Pertemuan Pertama

39 4 2
                                    


Sore hari di distrik pertokoan. Berbeda dengan jalanan utamanya yang masih banyak dilalui oleh pejalan kaki dan kendaraan, jalan-jalan kecil dan gang buntu sangat sepi. Di sekitar situ, baru mulai ramai setelah senja nanti. Di mana para pekerja pabrik dan pegawai kantor melepas lelah sebelum pulang.

Tetapi mungkin juga alasan tidak banyaknya orang melintas adalah cuaca yang suram. Kebanyakan orang akan memilih untuk bergegas pulang. Langit mendung gelap membuat lampu jalanan dinyalakan lebih awal. Pantulannya cahaya lampu yang merona kekuningan terpantul di jalan berpaving batu yang basah.

Seharusnya musim dingin sudah lama berlalu, tetapi dinginnya udara hari itu masih terasa menggigit hingga ke sumsum. Mungkin karena panas tubuhnya terbawa rinai lembut hujan yang turun terus tanpa henti sedari pagi. Mungkin juga karena cairan merah yang meleleh dan menetes perlahan bersama air hujan mulai berkubang di dekat kakinya.

Nyeri yang teramat sangat terasa berdenyut menusuk tulang. Dia tersenyum getir pada lelucon yang timbul dalam kepalanya sendiri, lengan kirinya memang tidak bisa digerakkan karena sebilah pisau lempar menembus daging—sepertinya otot brachialis di lengan bawahnya. Di berharap semoga tidak benar-benar mengenai tulang atau lebih parah, mengenai syaraf.
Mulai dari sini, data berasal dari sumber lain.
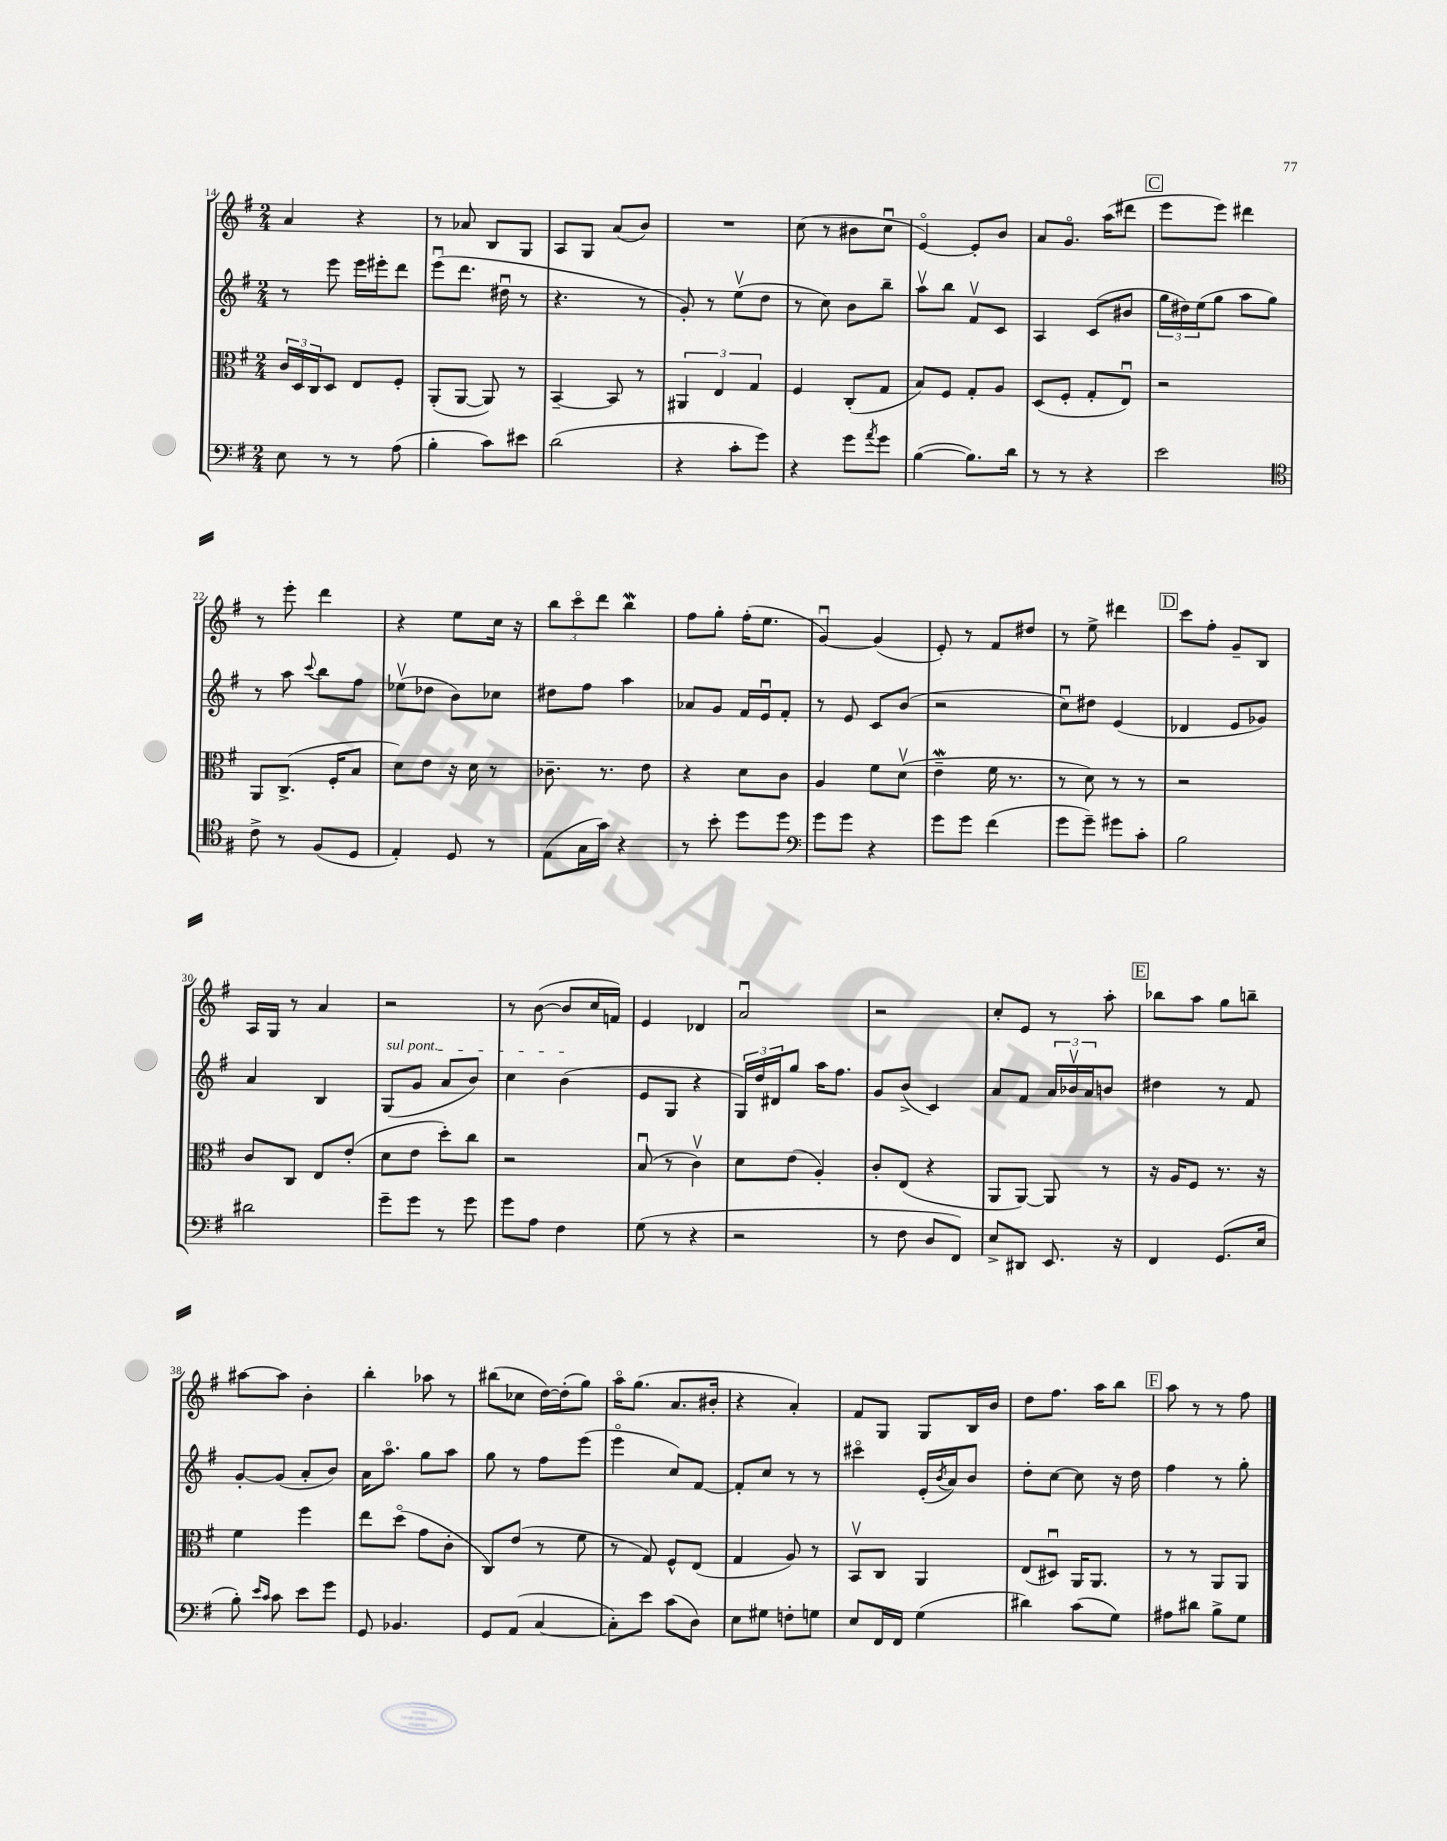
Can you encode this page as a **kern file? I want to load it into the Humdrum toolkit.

**kern	**kern	**kern	**kern
*staff4	*staff3	*staff2	*staff1
*clefF4	*clefC3	*clefG2	*clefG2
*k[f#]	*k[f#]	*k[f#]	*k[f#]
*M2/4	*M2/4	*M2/4	*M2/4
8E	24c	8r	4a
.	24D	.	.
.	24C	.	.
8r	8D	8eee	.
8r	8E	16eee	4r
.	.	16eee#'	.
(8A	8F#'	8ddd	.
=	=	=	=
4B'	(8AA'	(8eeeu	8r
.	[8AA	8.ddd	8a-
8c)	8AA])	.	8B
.	.	16dd#u	.
8e#	8r	8r	8G
=	=	=	=
(2d	[4BB~	4.r	8A
.	.	.	8G
.	8BB]	.	(8a
.	8r	8r	8b)
=	=	=	=
4r	6AA#	8g')	2r
.	.	8r	.
.	6E	.	.
8c'	.	(8eev	.
.	6G	.	.
8g)	.	8dd	.
=	=	=	=
4r	4F#	8r	(8cc
.	.	8cc)	8r
8g	(8C'	8b	8b#
8qa	.	.	.
8g	8G	8bb~	8ccu
=	=	=	=
([4B	8B)	8aav	[4eo)
.	8F#	8bb	.
8.B])	8G'	8f#v	8e']
.	8A	8c	8b
16d	.	.	.
=	=	=	=
8r	(8D	4A	8a
8r	8F#'	.	8.go
4r	8G'	(8c	.
.	.	.	(16aa
.	8Eu)	8b#	8ddd#
=	=	=	=
2e	2r	24gg	8eee
.	.	24dd#)	.
.	.	(24ee	.
.	.	8gg	8eee)
.	.	8aa	4ddd#
.	.	8gg)	.
=	=	=	=
*clefC4	*	*	*
8c^	8AA	8r	8r
8r	(8.C^	8aa	8eee'
.	.	8qqccc	.
(8F#	.	8bb	4ddd
.	16F#'	.	.
8D	8B	8ff#	.
=	=	=	=
4E')	8d)	(8ee-v	4r
.	8e	8dd-	.
8D	16r	8b)	8ee
.	16d	.	.
8r	8r	8cc-	16cc
.	.	.	16r
=	=	=	=
(8E	8.c-~	8dd#	12bb
.	.	.	12ccco
16G	.	8ff#	.
.	.	.	12ddd
16g)	8.r	.	.
4r	.	4aa	4bb
.	8e	.	.
=	=	=	=
8r	4r	8a-	8ff#
8b'	.	8g	8gg'
8dd	8d	16f#	(16ff#'
.	.	16eu	8.ee
8dd	8c	8f#'	.
=	=	=	=
*clefF4	*	*	*
8g	4A	8r	[4gu)
8g	.	8e	.
4r	8f#	8c	(4g]
.	(8dv	(8b	.
=	=	=	=
8g	4e~	2r	8e')
8g	.	.	8r
(4f#	16f#	.	8f#
.	8.r	.	.
.	.	.	8dd#
=	=	=	=
8g	8r	8ccu)	8r
8g~)	8d)	8dd#	8ee^
8g#	8r	(4e	4ddd#
8c'	8r	.	.
=	=	=	=
2B	2r	4d-	8ccc
.	.	.	8ff#'
.	.	8e	8g~
.	.	8g-)	8B
=	=	=	=
2d#	8c	4a	16A
.	.	.	16G
.	8C	.	8r
.	8E	4B	4a
.	(8e'	.	.
=	=	=	=
8g~	8d	(8G	2r
8g	8e	8g	.
8r	8dd')	8a	.
8g	8cc	8b)	.
=	=	=	=
8g	2r	4cc	8r
8A	.	.	([8b
4F#	.	(4b	8b]
.	.	.	16cc
.	.	.	16f)
=	=	=	=
(8G	(8Bu	8e	4e
8r	8r	8G	.
4r	4cv)	4r	4d-
=	=	=	=
2r	8d	24G)	2au
.	.	24dd	.
.	.	24d#	.
.	(8e	8gg	.
.	4A')	16aa	.
.	.	8.ff#	.
=	=	=	=
8r	8c'	8g	2r
8F#	(8E	(8b^	.
8D	4r	4c)	.
8FF#)	.	.	.
=	=	=	=
8E^	8AA	8a	8cc'
8DD#	[8AA)	8f#	8e
8.EE	8AA]	24a	8r
.	.	24b-v	.
.	.	24a	.
.	8r	8b	8aa'
16r	.	.	.
=	=	=	=
4FF#	16r	4dd#	8bb-
.	16A	.	.
.	8F#	.	8aa
(8.GG	8.r	8r	8gg
.	.	8f#	8bb~
16E	16r	.	.
=	=	=	=
8B')	4f#	[8g'	[8aa#
16qqe	.	.	.
16qqc	.	.	.
8c	.	(8g]	8aa#]
8e	4ff#	8a'	4b'
8g	.	8b)	.
=	=	=	=
8GG	8ee	16a	4bb'
.	.	8.aao	.
4.BB-	(8ddo	.	.
.	8g	8gg	8aa-
.	8c'	8aa	8r
=	=	=	=
8GG	8C)	8gg	(8bb#
(8AA	(8e	8r	8cc-
[4C	8r	8ff#	[16dd)
.	.	.	(16dd']
.	8f#	(8eee	8gg)
=	=	=	=
8C'])	8r	4eeeo	16aao
.	.	.	(8.gg
8e	8G)	.	.
(8c	8F#^^	8cc)	8.a
8D)	(8E	[8f#	.
.	.	.	16b#'
=	=	=	=
8E	4G	8f#']	4r
8G#	.	8cc	.
8F'	8A)	8r	4a')
8G	8r	8r	.
=	=	=	=
8E	8BBv	4ccc#o	8f#
16FF#	8C	.	8G
16FF#	.	.	.
(4G	4AA	(16e'	8G
.	.	8qb	.
.	.	16a)	.
.	.	8b	16B
.	.	.	16b
=	=	=	=
4d#)	(8E	8dd'	8dd
.	8D#u)	[8cc	8.ff#
(8c	16AA	8cc]	.
.	8.AA	.	16aa
8G)	.	16r	8bb
.	.	16dd	.
=	=	=	=
8A#	8r	4ff#	8aa
8d#	8r	.	8r
8B^	8AA	8r	8r
8G	8AA	8gg'	8ff#
==	==	==	==
*-	*-	*-	*-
Dia mendapatkan luka itu ketika tanpa sengaja menggunakan lengan kirinya untuk mencegah bilah pisau lempar mengenai target misinya. Mendapatkan misi untuk diam-diam mengikuti dan mengumpulkan informasi dari target, berarti dia memang membutuhkan keselamatan targetnya.

Tak pernah dia sangka, misi belum lagi berjalan setengah hari dia sudah harus terlibat perkelahian tak jelas, enam lawan satu—dua, bila dihitung dengan dirinya sendiri. Yah ... Dua lawan enam, seorang menghadapi tiga mungkin masih ada kemungkinan untuk menang, seandainya lengan kirinya tidak terluka.

Dia menyesali kecerobohannya sendiri. Normalnya bila target direbut oleh orang atau kelompok yang tampak jauh lebih kuat, dia akan memilih untuk mundur. Menggagalkan misi jauh lebih baik daripada harus membahayakan diri. Terlebih lagi bila dirinya sampai tertangkap, bukan hanya nyawanya yang terancam, hidup teman-teman dan misi mereka berikutnya juga bisa ikut terseret.

"...Aku sudah tidak apa-apa," rintih suara bocah laki-laki yang sampai beberapa waktu lalu masih tertelungkup lemas. "Anda ... Lari saja. Mereka ... Hanya mengincarku," tambahnya lagi. Dari suara sepatu yang terdengar diseret, dia menebak bocah itu memaksakan diri untuk kembali berdiri—entah dengan bertopang pada pagar besi di belakang mereka atau ada penopang lain.

Tidak mungkin bocah mungil yang lebih pendek darinya bisa bertahan melawan beberapa orang dewasa. Dia sudah melihat sendiri bagaimana bocah itu—walau sempat memberikan perlawanan, mulai menjadi bulan-bulanan. Bukan karena kena serangan. Dari sekian banyak pukulan, tendangan, bahkan sabetan benda tajam yang diarahkan pada bocah itu dengan gencar, sebagian besar luput. Kekalahan bocah itu lebih disebabkan oleh kehabisan stamina.

Sebetulnya wajar saja bila bocah itu kewalahan. Usianya terlihat tidak lebih dari 12 tahun—dari postur dan wajahnya yang kekanak-kanakan. Dia seorang diri melawan sekitar setengah lusin orang dewasa, justru aneh kalau dia tidak—minimal, kehabisan napas.

"Kenapa kau tidak balas menyerang, Bocah?" tanyanya sambil terus mengawasi lima orang lawan mereka yang masih bisa berdiri, mereka juga terlihat menjaga jarak. "Semua ini tidak akan terjadi kalau kau habisi lawan-lawanmu sejak awal!" tambahnya sedikit menumpahkan kekesalan.

"...Karena ... Aku perlu mengumpulkan mereka di satu tempat dulu."

Jawaban yang di luar dugaan. Dia mengira bocah itu akan menjawab dengan kalimat naïf, semacam: Tidak mau membunuh atau tidak mau melukai lawannya.